Organizations battle fraud armed with SAS® Analytics
International Fraud Awareness Week promotes awareness and education
The proof is in the data: Analytics-based, anti-fraud measures save organizations money. The Association of Certified Fraud Examiners (ACFE) found that organizations lacking anti-fraud controls suffered greater median losses – in fact, twice as much. SAS, the leader in analytics, works with organizations across industries to battle this global menace.
Globally, fraud costs about $3.7 trillion each year. SAS is a strong supporter and sponsor of International Fraud Awareness Week, an ACFE program that aims to minimize the impact of fraud through awareness and education. International Fraud Week takes place Nov. 13-19.
“Increasing volumes of data make advanced analytics crucial to detecting and preventing fraud,” said Greg Henderson, Senior Director of Fraud and Security Intelligence at SAS. “The typical organization loses 5 percent of annual revenues to fraud; to survive, they must manage the threat. By combining advanced analytics with deep domain expertise, SAS gives our customers effective tools to protect themselves against fraudsters.”
Worldwide, SAS works with banks, insurance companies, government entities and health care organizations to combat the growing incidence and sophistication of fraud, waste and abuse and money laundering.
Texas Capital Bank modernizes anti-money laundering
Consistently ranked among the Best Banks in America by Forbes, Texas Capital Bank doesn’t take that status for granted. Growing from $9 billion to $21 billion over the past three years, the bank has had to ensure its financial crimes systems keep pace as well.
“We are a relationship-focused bank and are very good at managing risk; however, our growth rate requires us to continually invest in best-in-class technologies,” said Phil Leary, Senior Vice President and Manager of Compliance Technology at Texas Capital Bank. “SAS is helping us take proactive steps to ensure our anti-money-laundering platform provides us with an appropriate control environment today and is scalable to meet future needs.”
Additionally, Leary’s team is using SAS® Visual Analytics to quickly fulfil requests from senior leadership and business partners for compliance-related data.
Iowa Department of Revenue uses data to keep pace with fraudsters
Iowa reports about 1.5 percent of filed tax returns are fraudulent – a fairly low percentage. But it can add up to millions of dollars in fraudulent refunds. That’s why fraud analytics sit at the core of the Iowa Department of Revenue’s (IDR) operations.

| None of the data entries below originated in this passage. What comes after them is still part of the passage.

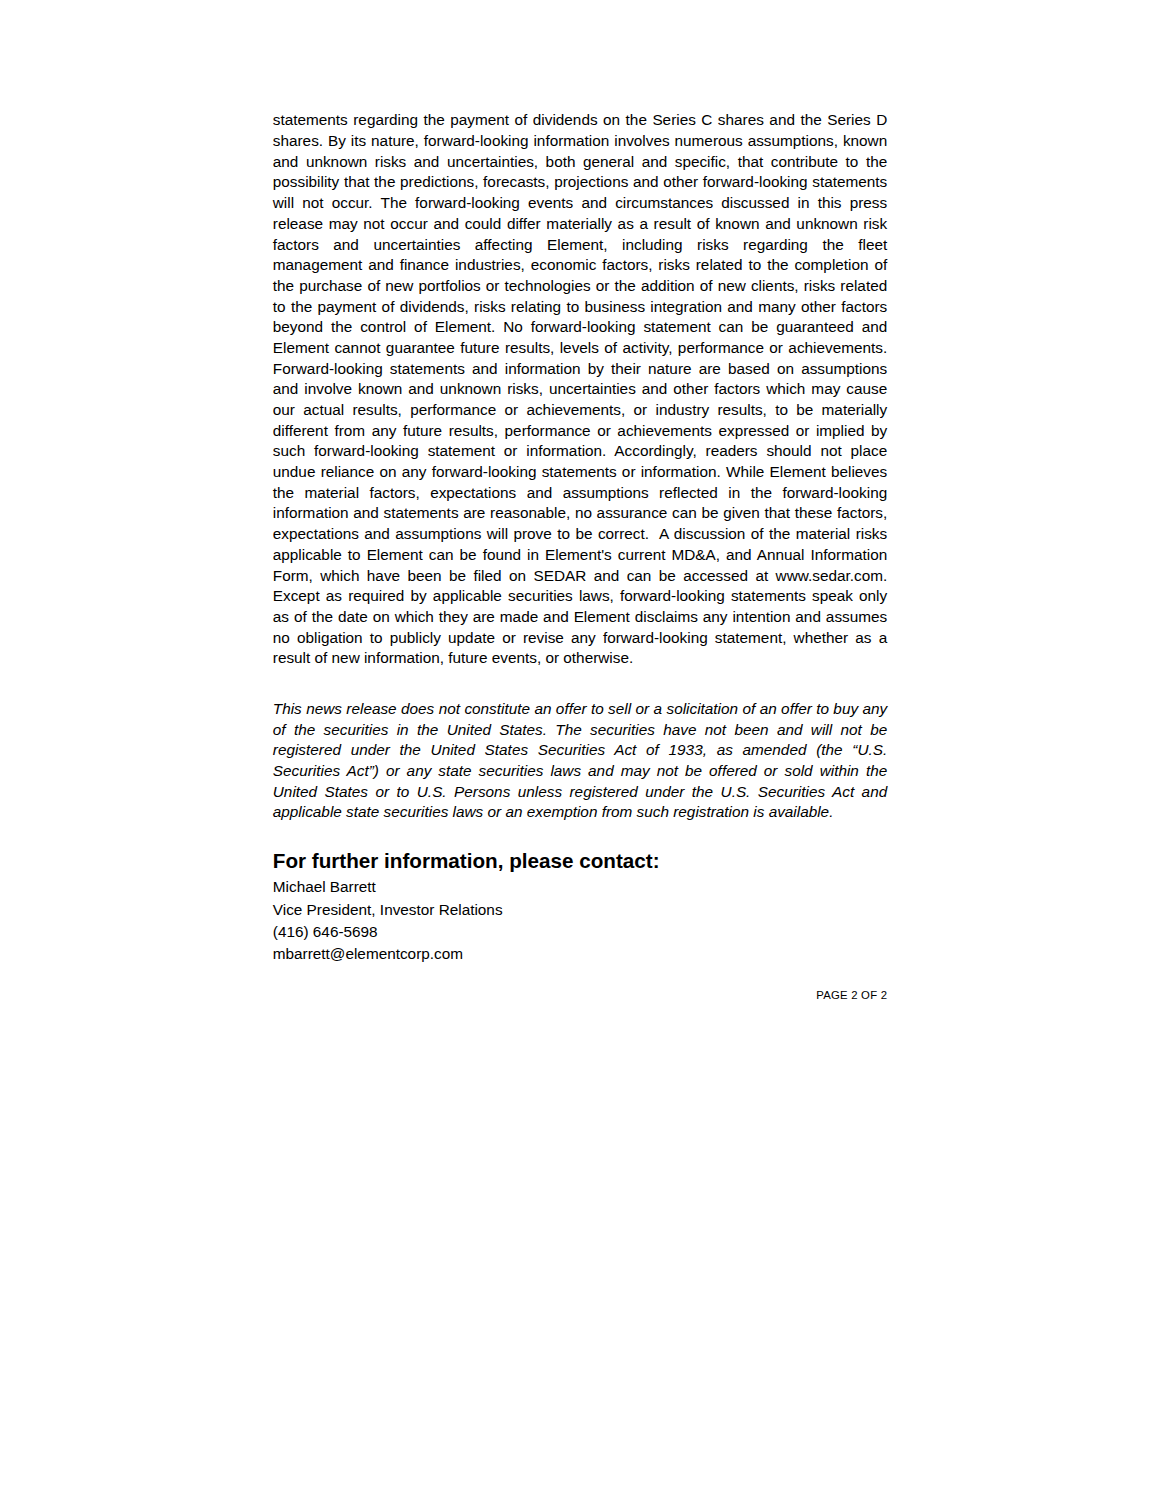statements regarding the payment of dividends on the Series C shares and the Series D shares. By its nature, forward-looking information involves numerous assumptions, known and unknown risks and uncertainties, both general and specific, that contribute to the possibility that the predictions, forecasts, projections and other forward-looking statements will not occur. The forward-looking events and circumstances discussed in this press release may not occur and could differ materially as a result of known and unknown risk factors and uncertainties affecting Element, including risks regarding the fleet management and finance industries, economic factors, risks related to the completion of the purchase of new portfolios or technologies or the addition of new clients, risks related to the payment of dividends, risks relating to business integration and many other factors beyond the control of Element. No forward-looking statement can be guaranteed and Element cannot guarantee future results, levels of activity, performance or achievements. Forward-looking statements and information by their nature are based on assumptions and involve known and unknown risks, uncertainties and other factors which may cause our actual results, performance or achievements, or industry results, to be materially different from any future results, performance or achievements expressed or implied by such forward-looking statement or information. Accordingly, readers should not place undue reliance on any forward-looking statements or information. While Element believes the material factors, expectations and assumptions reflected in the forward-looking information and statements are reasonable, no assurance can be given that these factors, expectations and assumptions will prove to be correct. A discussion of the material risks applicable to Element can be found in Element's current MD&A, and Annual Information Form, which have been be filed on SEDAR and can be accessed at www.sedar.com. Except as required by applicable securities laws, forward-looking statements speak only as of the date on which they are made and Element disclaims any intention and assumes no obligation to publicly update or revise any forward-looking statement, whether as a result of new information, future events, or otherwise.
This news release does not constitute an offer to sell or a solicitation of an offer to buy any of the securities in the United States. The securities have not been and will not be registered under the United States Securities Act of 1933, as amended (the “U.S. Securities Act”) or any state securities laws and may not be offered or sold within the United States or to U.S. Persons unless registered under the U.S. Securities Act and applicable state securities laws or an exemption from such registration is available.
For further information, please contact:
Michael Barrett
Vice President, Investor Relations
(416) 646-5698
mbarrett@elementcorp.com
PAGE 2 OF 2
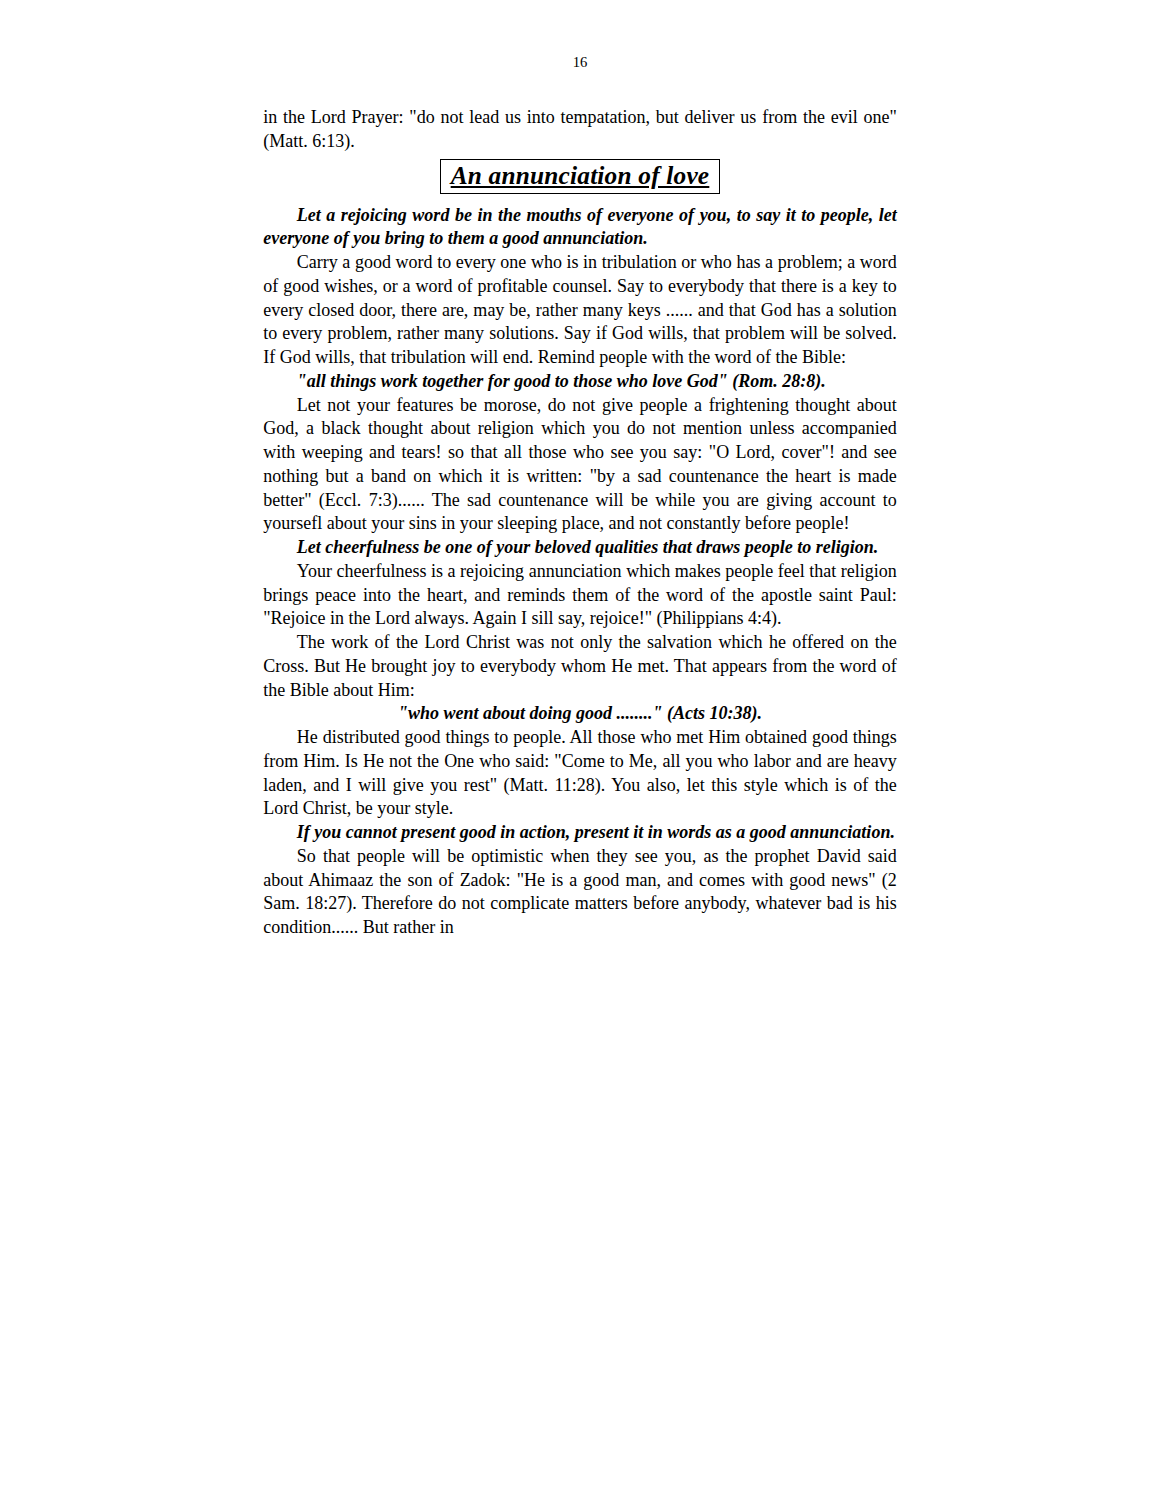16
in the Lord Prayer: "do not lead us into tempatation, but deliver us from the evil one" (Matt. 6:13).
An annunciation of love
Let a rejoicing word be in the mouths of everyone of you, to say it to people, let everyone of you bring to them a good annunciation.
Carry a good word to every one who is in tribulation or who has a problem; a word of good wishes, or a word of profitable counsel. Say to everybody that there is a key to every closed door, there are, may be, rather many keys ...... and that God has a solution to every problem, rather many solutions. Say if God wills, that problem will be solved. If God wills, that tribulation will end. Remind people with the word of the Bible:
"all things work together for good to those who love God" (Rom. 28:8).
Let not your features be morose, do not give people a frightening thought about God, a black thought about religion which you do not mention unless accompanied with weeping and tears! so that all those who see you say: "O Lord, cover"! and see nothing but a band on which it is written: "by a sad countenance the heart is made better" (Eccl. 7:3)...... The sad countenance will be while you are giving account to yoursefl about your sins in your sleeping place, and not constantly before people!
Let cheerfulness be one of your beloved qualities that draws people to religion.
Your cheerfulness is a rejoicing annunciation which makes people feel that religion brings peace into the heart, and reminds them of the word of the apostle saint Paul: "Rejoice in the Lord always. Again I sill say, rejoice!" (Philippians 4:4).
The work of the Lord Christ was not only the salvation which he offered on the Cross. But He brought joy to everybody whom He met. That appears from the word of the Bible about Him:
"who went about doing good ........" (Acts 10:38).
He distributed good things to people. All those who met Him obtained good things from Him. Is He not the One who said: "Come to Me, all you who labor and are heavy laden, and I will give you rest" (Matt. 11:28). You also, let this style which is of the Lord Christ, be your style.
If you cannot present good in action, present it in words as a good annunciation.
So that people will be optimistic when they see you, as the prophet David said about Ahimaaz the son of Zadok: "He is a good man, and comes with good news" (2 Sam. 18:27). Therefore do not complicate matters before anybody, whatever bad is his condition...... But rather in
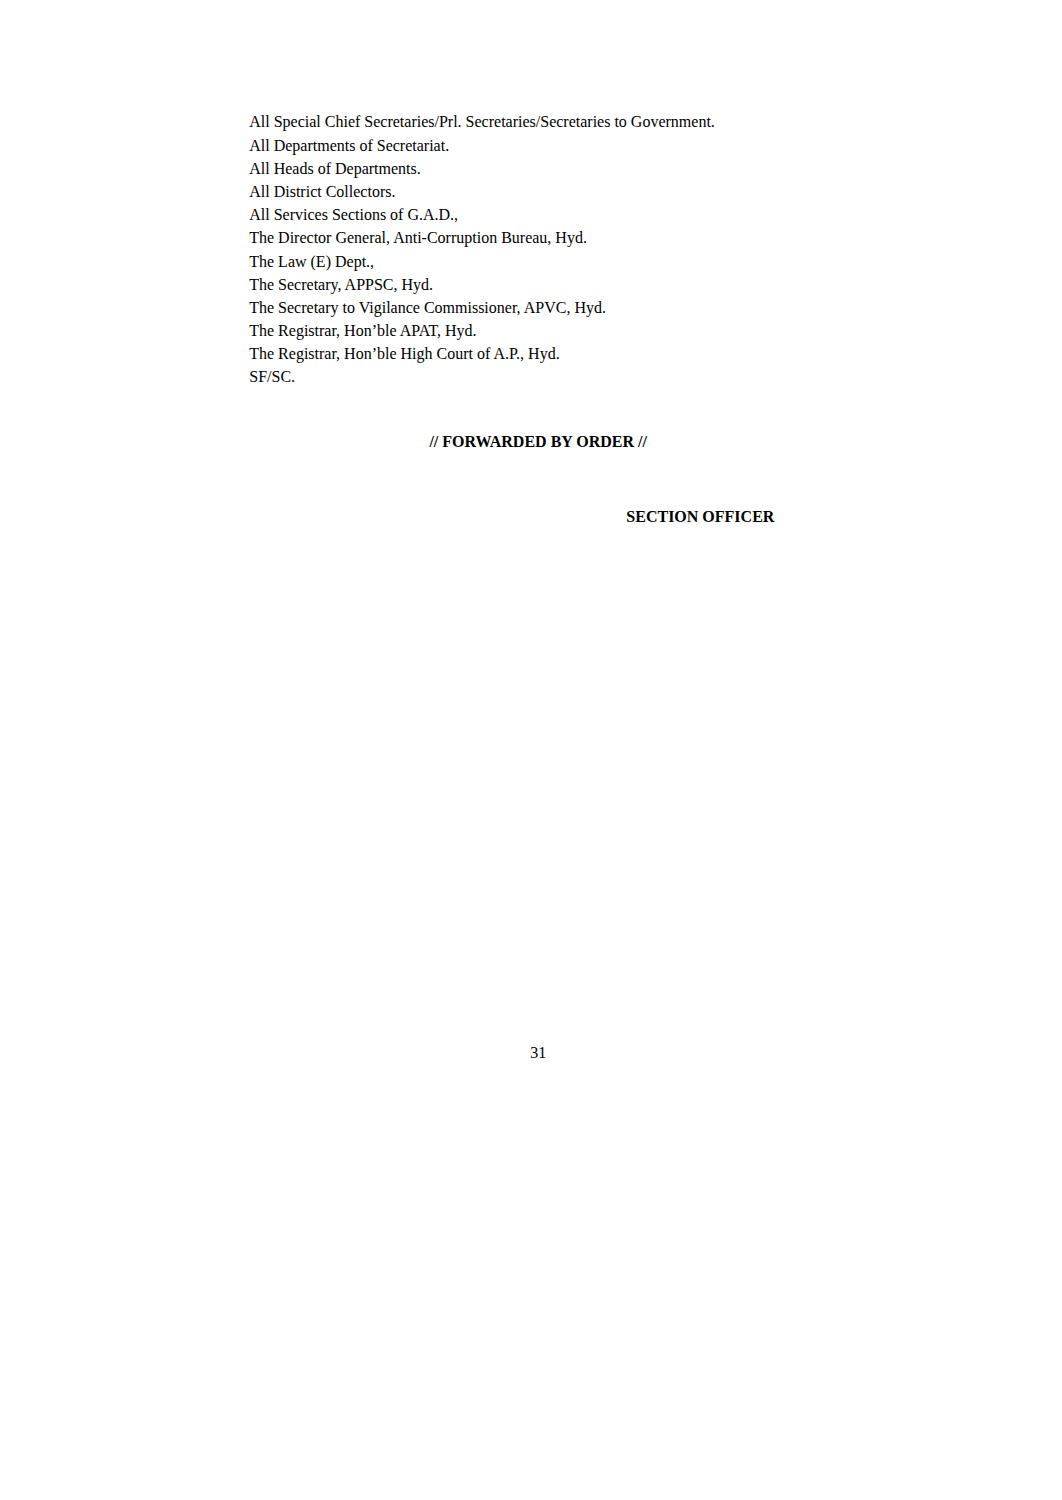All Special Chief Secretaries/Prl. Secretaries/Secretaries to Government.
All Departments of Secretariat.
All Heads of Departments.
All District Collectors.
All Services Sections of G.A.D.,
The Director General, Anti-Corruption Bureau, Hyd.
The Law (E) Dept.,
The Secretary, APPSC, Hyd.
The Secretary to Vigilance Commissioner, APVC, Hyd.
The Registrar, Hon’ble APAT, Hyd.
The Registrar, Hon’ble High Court of A.P., Hyd.
SF/SC.
// FORWARDED BY ORDER //
SECTION OFFICER
31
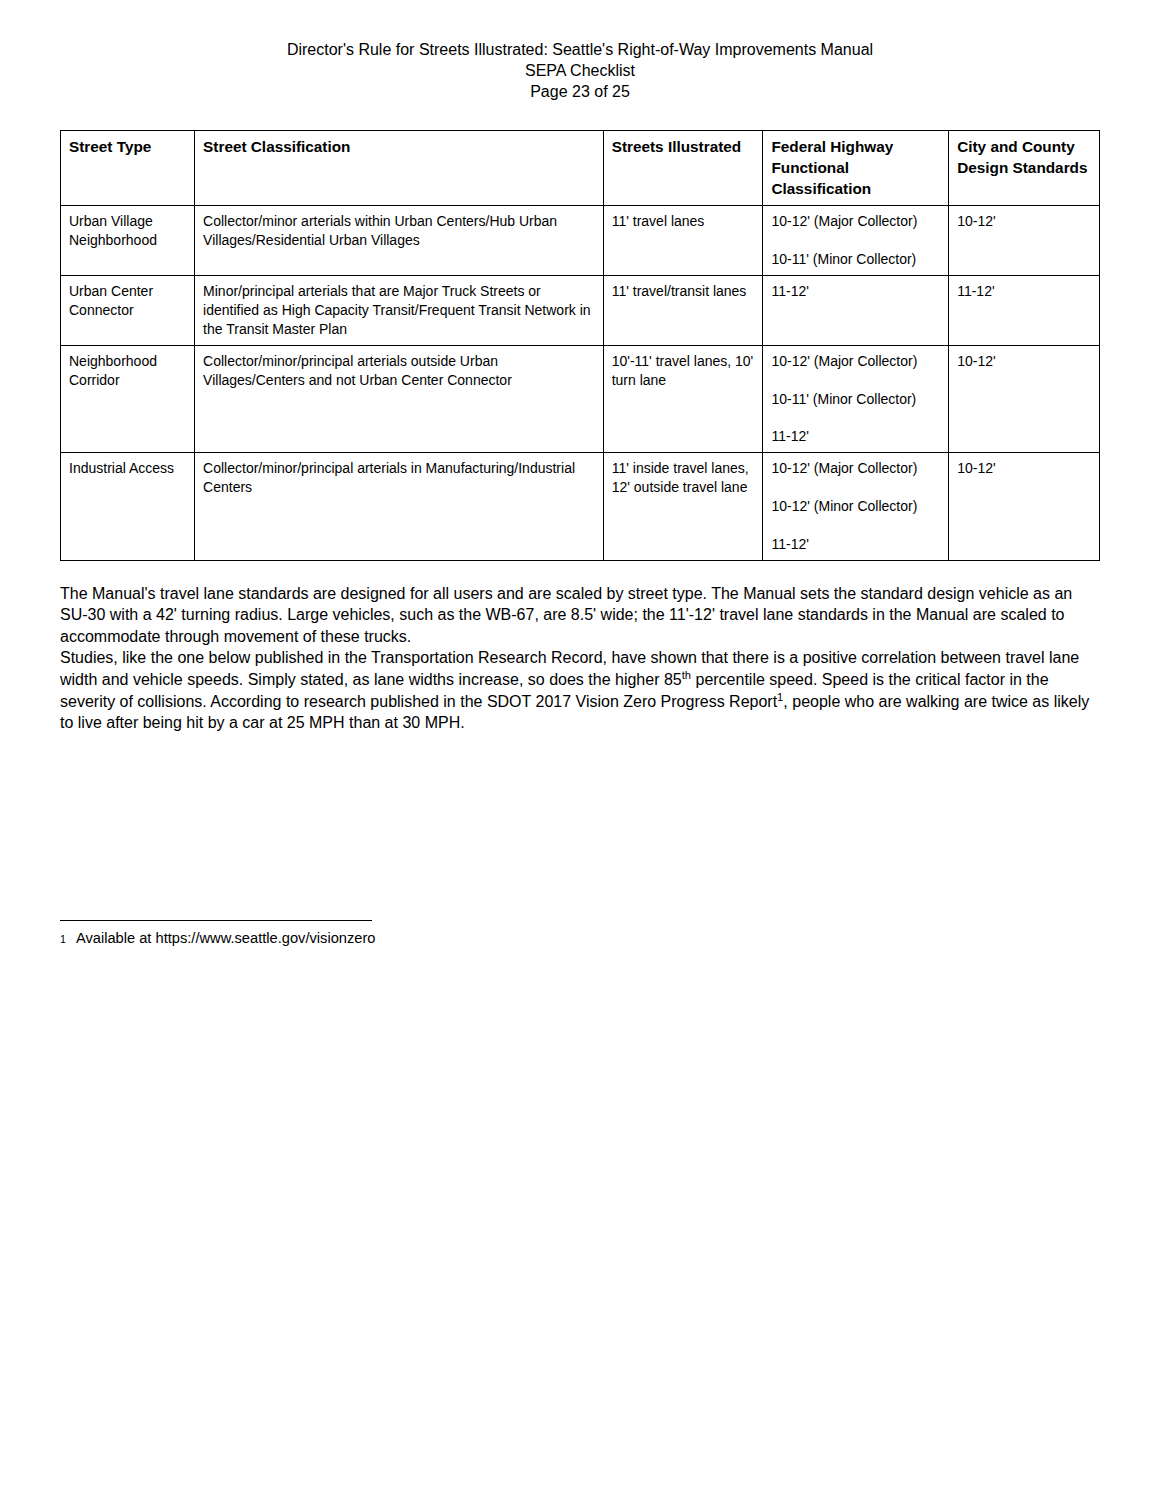Director's Rule for Streets Illustrated: Seattle's Right-of-Way Improvements Manual
SEPA Checklist
Page 23 of 25
| Street Type | Street Classification | Streets Illustrated | Federal Highway Functional Classification | City and County Design Standards |
| --- | --- | --- | --- | --- |
| Urban Village Neighborhood | Collector/minor arterials within Urban Centers/Hub Urban Villages/Residential Urban Villages | 11' travel lanes | 10-12' (Major Collector) 10-11' (Minor Collector) | 10-12' |
| Urban Center Connector | Minor/principal arterials that are Major Truck Streets or identified as High Capacity Transit/Frequent Transit Network in the Transit Master Plan | 11' travel/transit lanes | 11-12' | 11-12' |
| Neighborhood Corridor | Collector/minor/principal arterials outside Urban Villages/Centers and not Urban Center Connector | 10'-11' travel lanes, 10' turn lane | 10-12' (Major Collector) 10-11' (Minor Collector) 11-12' | 10-12' |
| Industrial Access | Collector/minor/principal arterials in Manufacturing/Industrial Centers | 11' inside travel lanes, 12' outside travel lane | 10-12' (Major Collector) 10-12' (Minor Collector) 11-12' | 10-12' |
The Manual's travel lane standards are designed for all users and are scaled by street type. The Manual sets the standard design vehicle as an SU-30 with a 42' turning radius. Large vehicles, such as the WB-67, are 8.5' wide; the 11'-12' travel lane standards in the Manual are scaled to accommodate through movement of these trucks.
Studies, like the one below published in the Transportation Research Record, have shown that there is a positive correlation between travel lane width and vehicle speeds. Simply stated, as lane widths increase, so does the higher 85th percentile speed. Speed is the critical factor in the severity of collisions. According to research published in the SDOT 2017 Vision Zero Progress Report1, people who are walking are twice as likely to live after being hit by a car at 25 MPH than at 30 MPH.
1 Available at https://www.seattle.gov/visionzero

“Our mission is to collect all tax due – and no more,” said Courtney Kay-Decker, IDR’s Director. “Eliminating fraud, waste, and abuse – and using tax revenues responsibly – benefits all citizens of Iowa.”
IDR has built flexible tools and fraud models, such as the SAS Fraud Framework, that morph to meet fraudsters’ constantly shifting strategies. IDR is even incorporating publicly available data to try to identify characteristics that predict indicators of non-compliance or fraud.
Netherlands health insurer CZ proactively detects fraudulent claims
Transaction volumes in the millions each day, coupled with tight claim processing windows, advantage the fraudster. SAS is shifting odds in favor of payers like CZ with predictive analytics that stop losses before they happen.
“Rather than focusing on fraudulent activity after the fact, we now address it early on in the process,” said Fleur Hasaart, Program Manager at CZ, the Netherlands’ third-largest health insurer. “That way, we can take pre-emptive measures and proactively detect false declarations or fraud before we pay out claims.”
SAS supports additional fraud prevention efforts
Stateside, SAS is sponsoring the NHCAA Institute for Health Care Fraud Prevention’s annual training conference in Atlanta, Nov. 15-18. The agenda includes two sessions describing how companies work with SAS to detect and prevent fraud, waste and abuse. In one session, a large, nonprofit insurer will discuss its use of predictive modeling and network analytics to pinpoint connections, patterns and anomalies hidden in its data, including instances where initial data leads evolved into in-depth investigations with substantial findings.